Valentine's Day

Sam Bee asks: Does anybody actually like Valentine's Day?

Samantha Bee does not heart Valentine's Day, but she's a fan of the sentiment behind it -- every day of the year.

Red heart on pedestal stuck with arrows, Feb 13, p112

Photo by Dan Saelinger/Trunk Archive

Look at you, Lady Jane, you made it all the way to February! You survived the Three-Month-Long Eternity of Holiday Season without incident. You totally rocked that capelet that may have confused your husband but everyone else at the New Year’s Eve party loved. You discovered so many new and creative ways to repurpose cranberry sauce that Martha Stewart should personally come to your house and give you a shoulder rub and a high-five. You know what? You’re a warrior! Oh sure, you’ve already made and broken up to three heartfelt New Year’s resolutions (who needs them?), and your brand new gym membership card is already dusty from underuse (I love you just the way you are), but you did it! You’re done. Time to dust yourself off and coast all the way to spring, with nary a bump in the road.

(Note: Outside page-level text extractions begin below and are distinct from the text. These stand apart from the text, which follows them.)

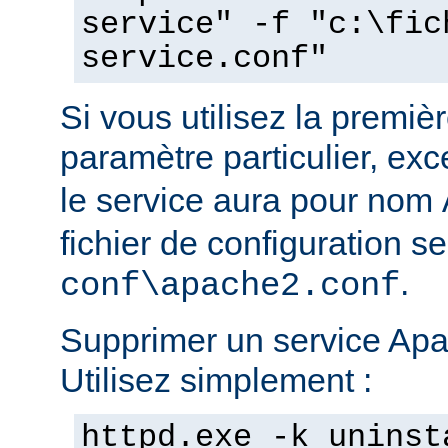
service" -f "c:\fic
service.conf"
Si vous utilisez la prem
paramètre particulier, ex
le service aura pour nom
fichier de configuration s
.
conf\apache2.conf
Supprimer un service Apac
Utilisez simplement :
httpd.exe -k uninst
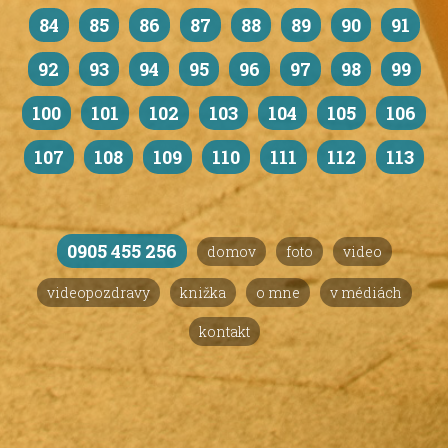
84
85
86
87
88
89
90
91
92
93
94
95
96
97
98
99
100
101
102
103
104
105
106
107
108
109
110
111
112
113
0905 455 256
domov
foto
video
videopozdravy
knižka
o mne
v médiách
kontakt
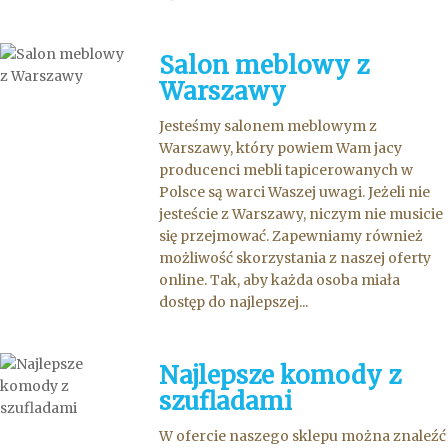
Salon meblowy z
Warszawy
Jesteśmy salonem meblowym z
Warszawy, który powiem Wam jacy
producenci mebli tapicerowanych w
Polsce są warci Waszej uwagi. Jeżeli nie
jesteście z Warszawy, niczym nie musicie
się przejmować. Zapewniamy również
możliwość skorzystania z naszej oferty
online. Tak, aby każda osoba miała
dostęp do najlepszej...
Najlepsze komody z
szufladami
W ofercie naszego sklepu można znaleźć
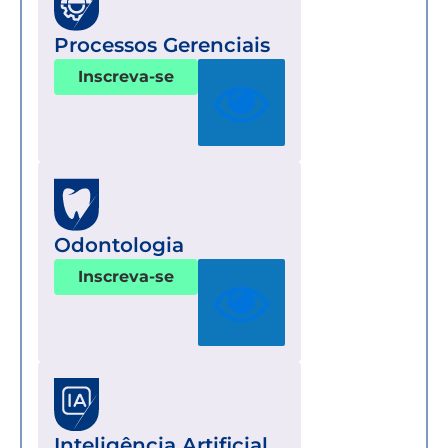
Processos Gerenciais
Inscreva-se
Odontologia
Inscreva-se
Inteligência Artificial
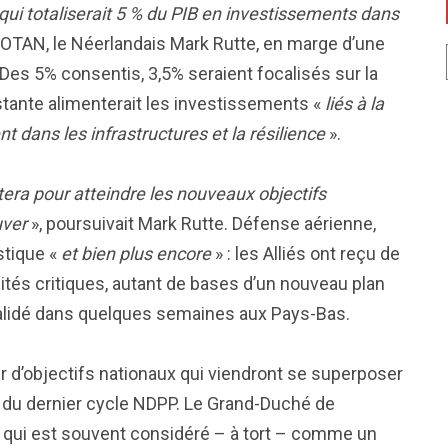
qui totaliserait 5 % du PIB en investissements dans
 l’OTAN, le Néerlandais Mark Rutte, en marge d’une
 Des 5% consentis, 3,5% seraient focalisés sur la
stante alimenterait les investissements «
liés à la
 dans les infrastructures et la résilience
».
ûtera pour atteindre les nouveaux objectifs
uver
», poursuivait Mark Rutte. Défense aérienne,
stique «
et bien plus encore
» : les Alliés ont reçu de
ités critiques, autant de bases d’un nouveau plan
alidé dans quelques semaines aux Pays-Bas.
r d’objectifs nationaux qui viendront se superposer
 du dernier cycle NDPP. Le Grand-Duché de
 qui est souvent considéré – à tort – comme un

But hey, wait a second. Record scratch. Why is my local drugstore replacing all of that defunct holiday cheer with chubby angel babies and synthetic roses? Why are all the candy-coated chocolates suddenly Pepto-Bismol pink? Why do I feel like any minute now my six-year-old is going to come home with that huge “art project” that will eventually find me alone in the kitchen at midnight, slaving over tiny fondant hearts and sprinkling edible glitter on cupcakes for all 32 children in her class? Oh, right. Valentine’s Day. Woo-hoo.

Question: Does anybody actually like Valentine’s Day? Anyone? Hands up if you care about Valentine’s Day. I mean, is this really still a thing? And is there any way we could consider uniting as a nation to abolish it? I only ask because when I interrogated my friends, family and husband on the subject, Valentine’s Day received a resounding thumbs down pretty much across the board. In fact, the only people who seem excited about it are the six-year-olds, and the only reason they care is that it comforts them to know there’s yet another chocolate-based occasion on the calendar.

My husband and I are old school about Valentine’s Day. In fact, we’re so old school, we predate the existence of Valentine’s Day altogether. I’m not saying we live like 13th-century serfs or anything, but then again, I’m not not saying it either. On the morning of February 14, we will get up, do all of our raising-children chores, go to work, work hard, come home, work even harder, do our evening set of raising-children chores and later pass out in front of the TV with Cheerios in our hair like any other loving couple with three young kids on any other day. So in a way we do have our own tradition—except in our case it’s called Business As Usual. So romantic.

Maybe it’s because my husband and I come from a long tradition of waitering and working in the service industry, and although the sight of Cupid and a million red hearts may set someone else’s heart aflame, for us, it just kindles terrible memories of forced affection and elbow fights at crowded bread stations.

Not that I don’t support other people’s efforts to express themselves in a loving manner; I’m not made of stone. I think what I’m more supportive of, though, is expressing yourself in this way all the time.

Wouldn’t it be great if we never had to feel this way ever again: “I wish I had just told this person how I felt about them” or “I wish my last words to that person had been loving and kind”? I mean, wouldn’t that be cause enough for celebration?

My point is that maybe instead of shoehorning our overblown expectations of romance into Valentine’s Day, we could dedicate ourselves to the idea that good things should never be left unsaid. Maybe for the whole month of February! Or every day. No quid pro quo. No gift giving necessary. No flowers. No chocolate-covered cherries, ever!

So when the time is right to tell someone you love them and cherish them, or you even just like them, and wish you could be friends, or you think they are quite fabulous? It’s right now. Do it!

Let’s leave Valentine’s Day for the newbies, people. It’s too hard to get a reservation, and besides, you just know that hollandaise sauce has been sitting around in a chafing dish a tad too long in your restaurant of choice. Ditch the scratchy red-bra-and-panty combos and join me.

Speaking of which, did I happen to mention that I think you’re quite fabulous? Oh, I did? Well, anyway, it bears repeating.